Some of the other objectives met by CATIE have been the selection of 19 hybrids, created by a somatic embryogenesis technique. This technique consists of placing the leaf explant in a tissue culture medium. This is obtained by “embryogenic callus,” and then is followed by the conversion of the embryogenic cells into “somatic embryos,” with the help of cell suspensions and temporary immersion bioreactors.

Positive Results
Over the past decade, CATIE has developed a body of knowledge to promote the production of coffee under shade, or as part of an agroforestry system. Thanks to their research, this is now widely accepted in Central America as the most appropriate way to produce coffee for the region.

Says Haggar, “CATIE has trained over a hundred organizations who attend coffee farmers across Central America in integrated pest management and the ecological management of coffee. This training has reached over 5,000 farmers in Nicaragua and several hundred in each of the other Central American countries. Farmers who received this training have been better able to weather the coffee crisis.
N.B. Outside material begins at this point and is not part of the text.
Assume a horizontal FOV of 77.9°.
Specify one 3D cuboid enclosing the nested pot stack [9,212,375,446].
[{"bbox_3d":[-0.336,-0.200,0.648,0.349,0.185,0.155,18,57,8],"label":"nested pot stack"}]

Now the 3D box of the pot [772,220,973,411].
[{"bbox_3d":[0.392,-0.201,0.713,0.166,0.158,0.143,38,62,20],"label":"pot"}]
This was over a period when most coffee farmers in the region suffered a 30-40% decline in productivity.” Haggar estimates that this training program has brought a net benefit of about 2 million dollars to Central American producers.

The Future
“ We hope that in the future we can develop concrete alliances with roasters and retailers to help supply coffees that are great to drink and that provide a decent livelihood to those that produce it,” says Haggar.
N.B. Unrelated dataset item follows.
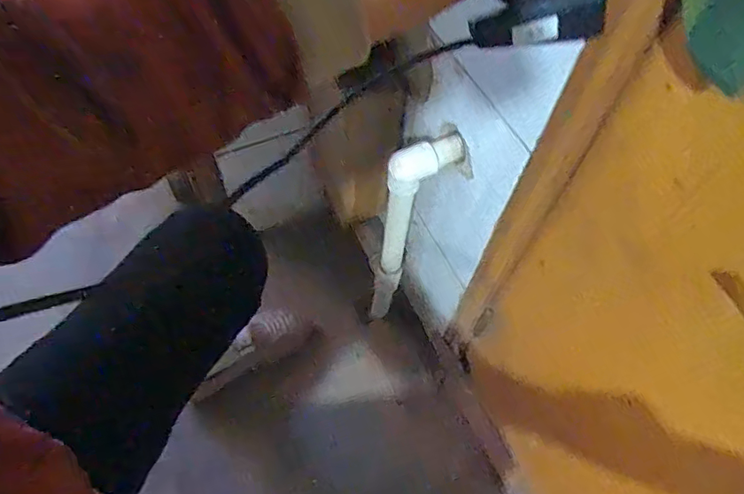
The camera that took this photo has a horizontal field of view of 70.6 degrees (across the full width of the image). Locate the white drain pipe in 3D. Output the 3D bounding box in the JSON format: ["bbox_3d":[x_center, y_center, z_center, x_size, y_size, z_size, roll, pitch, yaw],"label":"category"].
[{"bbox_3d":[0.056,-0.003,0.812,0.095,0.443,0.038,-12,61,-9],"label":"white drain pipe"}]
CATIE’s goals for the future are threefold. One, they hope to conserve the CATIE coffee collection and initiate the development of new varieties for producing gourmet coffees under environmentally friendly conditions. The organization is just starting a new collaboration with USDA for a more in depth analysis of the coffees in CATIE’s collection and the potential for creation of new future varieties. Though the creation of new varieties will take several more years, though modern genetic techniques, CATIE will be able to speed up the process in the future. . “However, we do not want to enter into the development of genetically modified coffee as we think this will clash with the perception of most consumers of coffee as an environmentally friendly crop,” says Haggar.
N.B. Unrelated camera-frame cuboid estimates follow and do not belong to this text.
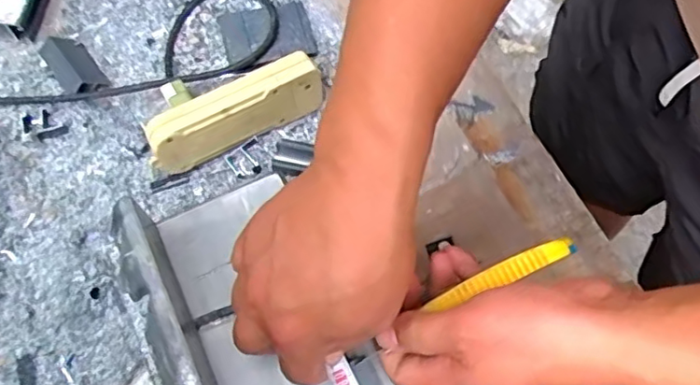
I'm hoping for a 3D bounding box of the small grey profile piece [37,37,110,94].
[{"bbox_3d":[-0.272,-0.125,0.578,0.038,0.024,0.076,-38,73,-16],"label":"small grey profile piece"}]

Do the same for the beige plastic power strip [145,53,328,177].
[{"bbox_3d":[-0.107,-0.074,0.553,0.168,0.057,0.041,-26,72,-12],"label":"beige plastic power strip"}]

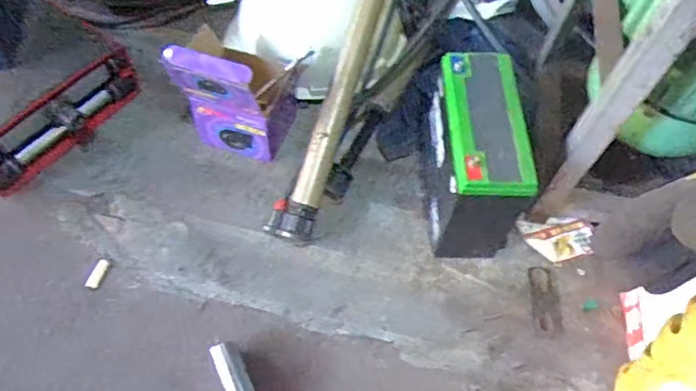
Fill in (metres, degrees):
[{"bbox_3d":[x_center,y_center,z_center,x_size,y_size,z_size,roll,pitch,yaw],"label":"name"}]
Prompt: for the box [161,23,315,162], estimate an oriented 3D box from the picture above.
[{"bbox_3d":[-0.128,-0.138,0.663,0.118,0.180,0.139,17,60,6],"label":"box"}]

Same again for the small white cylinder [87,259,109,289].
[{"bbox_3d":[-0.287,0.090,0.628,0.013,0.005,0.036,15,59,5],"label":"small white cylinder"}]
CATIE’s second goal is to develop improved management practices and criteria for the environmental coffee of production. Although many environmental certification schemes have been developed and environmental coffee management exists, according to Haggar, how the coffee is managed is based on empirical experience rather than an understanding of the ecological processes that underpin sustainability. Haggar says that long-term research programs that CATIE has initiated will provide knowledge that will permit production of coffee under ecological or organic management without the substantial losses in productivity that often happens.

Lastly, CATIE plans to design and test schemes to compensate coffee farmers for the environmental services provided by many coffee producers. “Many of the coffee certifications compensate providing habitat for birds and other fauna and flora. Shaded coffee plantations may also contribute to reduce global warming through the carbon fixed in the shade trees,” says Haggar. He adds that local service of high importance in Central America is the conservation of soil and water by shaded coffee. This is because water shortages in the dry season are becoming more severe each year, and much of the water for the cities of Central America comes from the hills where coffee is produced.

There is one additional factor that holds the key to CATIE’s future: “Although we traditionally have worked with coffee producers associations, we have generally collaborated on how coffee is produced, but not how it is sold. Further along the supply chain we need to understand and collaborate with coffee suppliers, roasters and retailers,” says Haggar. As coffee associations continue to strengthen their relationship with CATIE, there is hope that by working together, great tasting coffees and those that provide a decent livelihood to those who produce it will be one and the same.